━━ DATA EXTRACT ━━

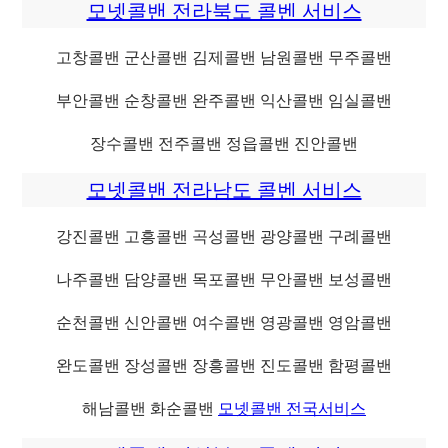
모넷콜밴 전라북도 콜벤 서비스
고창콜밴 군산콜밴 김제콜밴 남원콜밴 무주콜밴
부안콜밴 순창콜밴 완주콜밴 익산콜밴 임실콜밴
장수콜밴 전주콜밴 정읍콜밴 진안콜밴
모넷콜밴 전라남도 콜벤 서비스
강진콜밴 고흥콜밴 곡성콜밴 광양콜밴 구례콜밴
나주콜밴 담양콜밴 목포콜밴 무안콜밴 보성콜밴
순천콜밴 신안콜밴 여수콜밴 영광콜밴 영암콜밴
완도콜밴 장성콜밴 장흥콜밴 진도콜밴 함평콜밴
해남콜밴 화순콜밴
모넷콜밴 전국서비스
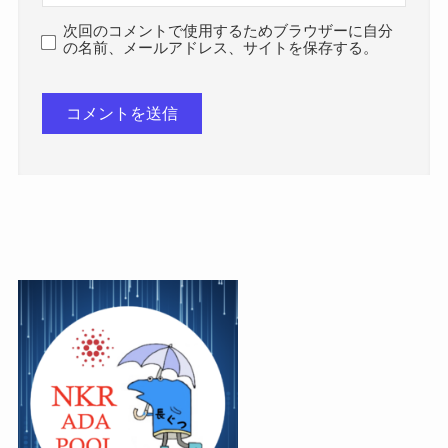
次回のコメントで使用するためブラウザーに自分
の名前、メールアドレス、サイトを保存する。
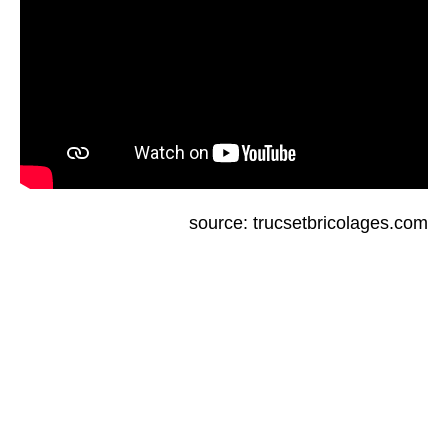
source: trucsetbricolages.com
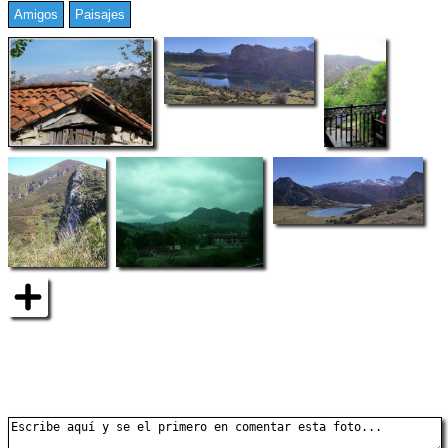
Amigos
Paisajes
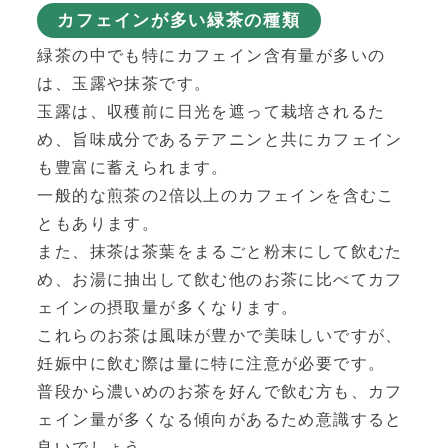
カフェインが多い緑茶の種類
緑茶の中でも特にカフェイン含有量が多いの
は、玉露や抹茶です。
玉露は、収穫前に日光を遮って栽培されるた
め、旨味成分であるテアニンと共にカフェイン
も豊富に蓄えられます。
一般的な煎茶の2倍以上のカフェインを含むこ
ともあります。
また、抹茶は茶葉をまるごと粉末にして飲むた
め、お湯に抽出して飲む他のお茶に比べてカフ
ェインの摂取量が多くなります。
これらのお茶は風味が豊かで美味しいですが、
妊娠中に飲む際は量に特に注意が必要です。
普段から濃いめのお茶を好んで飲む方も、カフ
ェイン量が多くなる傾向があるため意識すると
良いでしょう。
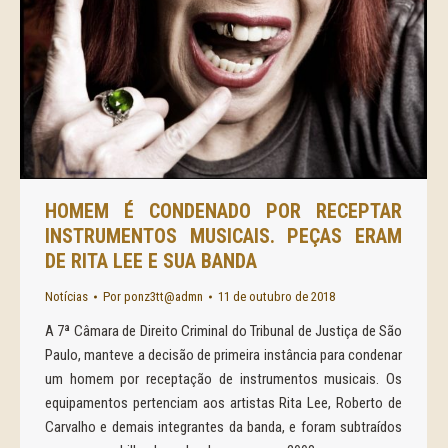
HOMEM É CONDENADO POR RECEPTAR
INSTRUMENTOS MUSICAIS. PEÇAS ERAM
DE RITA LEE E SUA BANDA
Notícias
Por
ponz3tt@admn
11 de outubro de 2018
A 7ª Câmara de Direito Criminal do Tribunal de Justiça de São
Paulo, manteve a decisão de primeira instância para condenar
um homem por receptação de instrumentos musicais. Os
equipamentos pertenciam aos artistas Rita Lee, Roberto de
Carvalho e demais integrantes da banda, e foram subtraídos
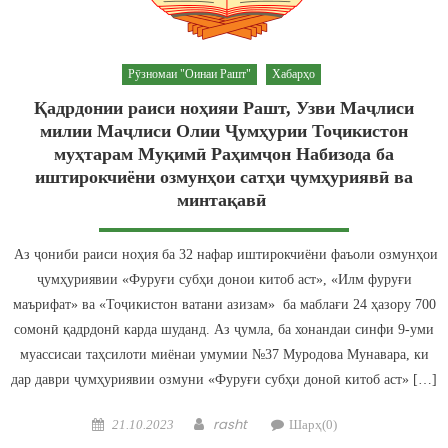
Рӯзномаи "Оинаи Рашт"
Хабарҳо
Қадрдонии раиси ноҳияи Рашт, Узви Маҷлиси
милии Маҷлиси Олии Ҷумҳурии Тоҷикистон
муҳтарам Муқимӣ Раҳимҷон Набизода ба
иштирокчиёни озмунҳои сатҳи ҷумҳуриявӣ ва
минтақавӣ
Аз ҷониби раиси ноҳия ба 32 нафар иштирокчиёни фаъоли озмунҳои
ҷумҳуриявии «Фуруғи субҳи донои китоб аст», «Илм фуруғи
маърифат» ва «Тоҷикистон ватани азизам» ба маблағи 24 ҳазору 700
сомонӣ қадрдонӣ карда шуданд. Аз ҷумла, ба хонандаи синфи 9-уми
муассисаи таҳсилоти миёнаи умумии №37 Муродова Мунавара, ки
дар даври ҷумҳуриявии озмуни «Фуруғи субҳи доноӣ китоб аст» […]
Posted on
Author
rasht
21.10.2023
Шарҳ(0)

━━━

• **TO DO**:
Copy the text of the entries word for word, from the start of the entries up to and including the line containing "Carvalho e demais". Leave out the pictures.

• **OUTPUT OF THE EXERCISE**:
모넷콜밴 전라북도 콜벤 서비스
고창콜밴 군산콜밴 김제콜밴 남원콜밴 무주콜밴
부안콜밴 순창콜밴 완주콜밴 익산콜밴 임실콜밴
장수콜밴 전주콜밴 정읍콜밴 진안콜밴
모넷콜밴 전라남도 콜벤 서비스
강진콜밴 고흥콜밴 곡성콜밴 광양콜밴 구례콜밴
나주콜밴 담양콜밴 목포콜밴 무안콜밴 보성콜밴
순천콜밴 신안콜밴 여수콜밴 영광콜밴 영암콜밴
완도콜밴 장성콜밴 장흥콜밴 진도콜밴 함평콜밴
해남콜밴 화순콜밴
모넷콜밴 전국서비스
次回のコメントで使用するためブラウザーに自分
の名前、メールアドレス、サイトを保存する。
source: trucsetbricolages.com
Amigos
Paisajes
カフェインが多い緑茶の種類
緑茶の中でも特にカフェイン含有量が多いの
は、玉露や抹茶です。
玉露は、収穫前に日光を遮って栽培されるた
め、旨味成分であるテアニンと共にカフェイン
も豊富に蓄えられます。
一般的な煎茶の2倍以上のカフェインを含むこ
ともあります。
また、抹茶は茶葉をまるごと粉末にして飲むた
め、お湯に抽出して飲む他のお茶に比べてカフ
ェインの摂取量が多くなります。
これらのお茶は風味が豊かで美味しいですが、
妊娠中に飲む際は量に特に注意が必要です。
普段から濃いめのお茶を好んで飲む方も、カフ
ェイン量が多くなる傾向があるため意識すると
良いでしょう。
HOMEM É CONDENADO POR RECEPTAR
INSTRUMENTOS MUSICAIS. PEÇAS ERAM
DE RITA LEE E SUA BANDA
Notícias
Por
ponz3tt@admn
11 de outubro de 2018
A 7ª Câmara de Direito Criminal do Tribunal de Justiça de São
Paulo, manteve a decisão de primeira instância para condenar
um homem por receptação de instrumentos musicais. Os
equipamentos pertenciam aos artistas Rita Lee, Roberto de
Carvalho e demais integrantes da banda, e foram subtraídos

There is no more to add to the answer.